Noticed this https://it.slashdot.org/story/19/05/22/208246/hackers-are-holding-baltimores-government-computers-hostage today , does anyone have details on how they were infected and what got crypto’d?

I run a small municipal government network and computing infrastructure. I like to think we’ve done much to prevent and contain any infections and could recover in a reasonable amount of time. We’ve used TrueNAS/FreeNas for a decade now, primary NAS servers have hourly snapshots that are kept two weeks, daily snapshots that are kept for two months and weekly snapshots that are kept for two years. All data is replicated using a dedicated fiber pair (separated from our MAN backbone) to similar servers 3 miles away at another site acting as “hot” standbys. Three “black case” machines full of drives at three different sites do nightly “pull” rsyncs of the NASs through the MAN, keep changed/deleted files for a period of time and are configured to only accept SSH connections. Systems not file based, like database servers, are configured to do periodic automatic data backups to the NAS at least once per day, server images are archived at least one per month and are also kept on the NASs so they can be easily spun up as VMs nearly anywhere from last good snapshot or rsync’d archive…

All traditional security measures (and the ones that are still most effective, even if there are unpatched systems or zero days, etc.) are in place and have been since I took charge in 2007, like minimum user rights (if we have to spend some of our time installing some specialized application for a user, its time better spent than trying to recover from an infection), segmented networks and data stores (if someone gets infected, it is contained), forcing strong passwords, tight network routing/firewall rules…Site-site VPNs are in place for all locations not on our private fiber network, so no known data is flowing in the open (shadow IT becomes a concern in our modern “app” culture)…We have disabled USB drives in some critical systems, as it has been the most successful attack vector we’ve witnessed - fortunately those were contained by traditional security measures and easily recovered from…
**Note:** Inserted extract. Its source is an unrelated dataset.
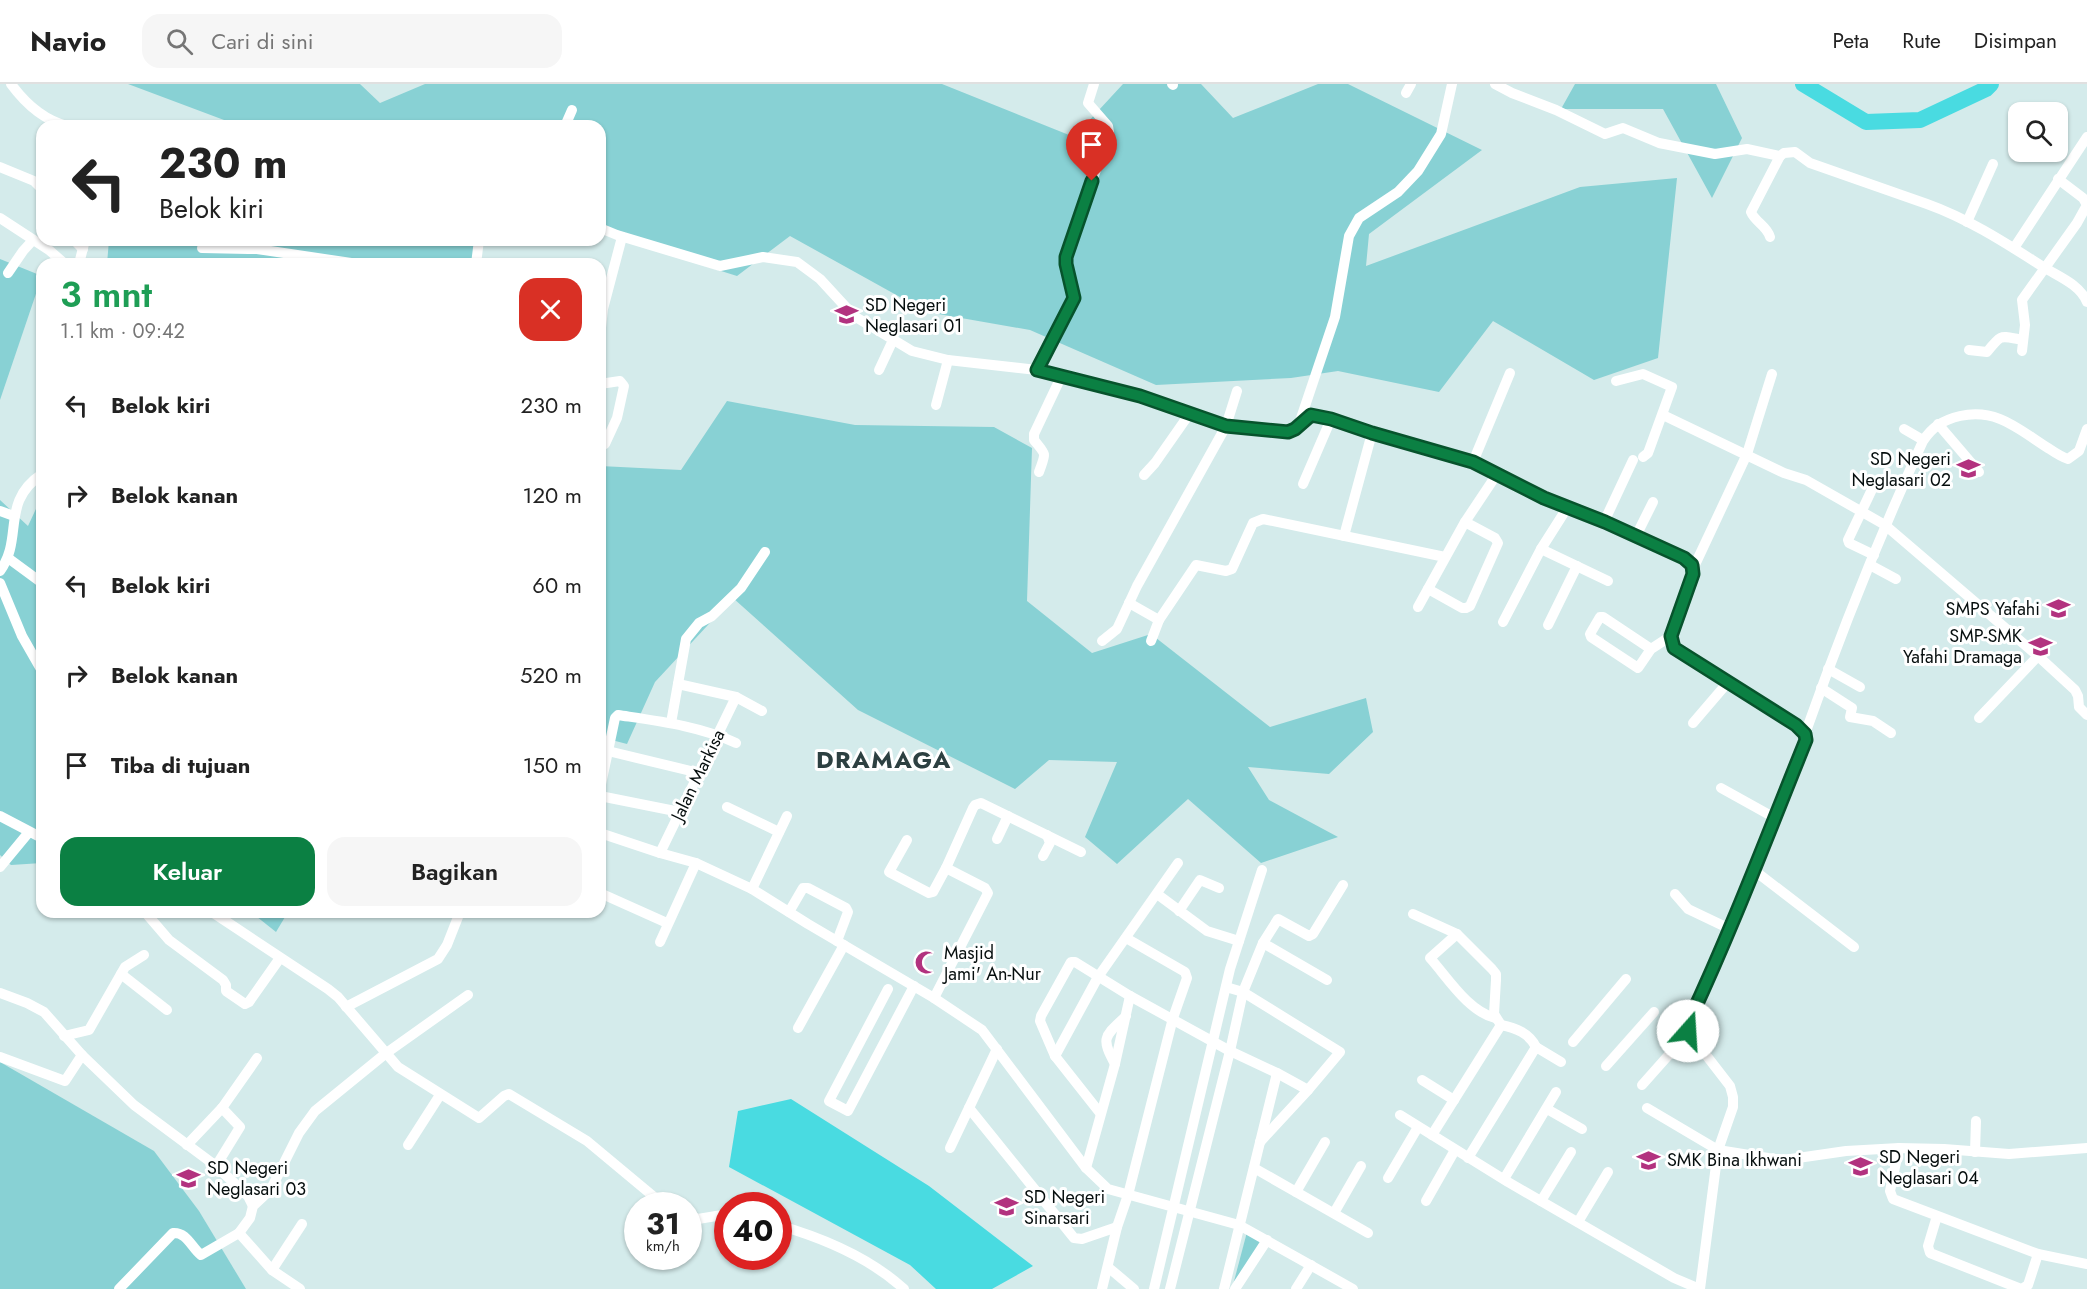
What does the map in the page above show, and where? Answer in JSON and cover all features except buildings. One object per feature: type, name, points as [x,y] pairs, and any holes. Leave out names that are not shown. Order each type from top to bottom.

So my question becomes, did Baltimore not have backups or even thought about recovery (obviously no BC or DR plan)? Even if they had to rebuild servers from scratch (i.e. only data backups), I would think most systems could get back up within a week…What system got infected that it was do wide reaching, really interesting that it affected many systems in nearly every department?..What was overlooked before this incident happened and what can we all learn from it to prevent it from happening to anyone else?

1 Like

Given the recent history of corruption and incompetence in Baltimore ( I live in Baltimore County ) I would speculate that all the points you mentioned were faults. No one is talking and quite frankly the citizens of the city are probably better off. One more point they seem to be clueless about their workflows so they are having a hard time getting anything done.

By the way that is why we are know as Baltimorons.

1 Like

The Arstechnia article talks about their issues and how large of an attack surface they have. Also, this attack appears to be very targeted. As I understand it require persistent access over time, so the attackers probably disabled backups or other fail safes before deploying the ransomware.

1 Like

I haven’t been following Baltimore’s fubar. I don’t do business with the city and never will because I like to get paid plus I don’t do kickbacks.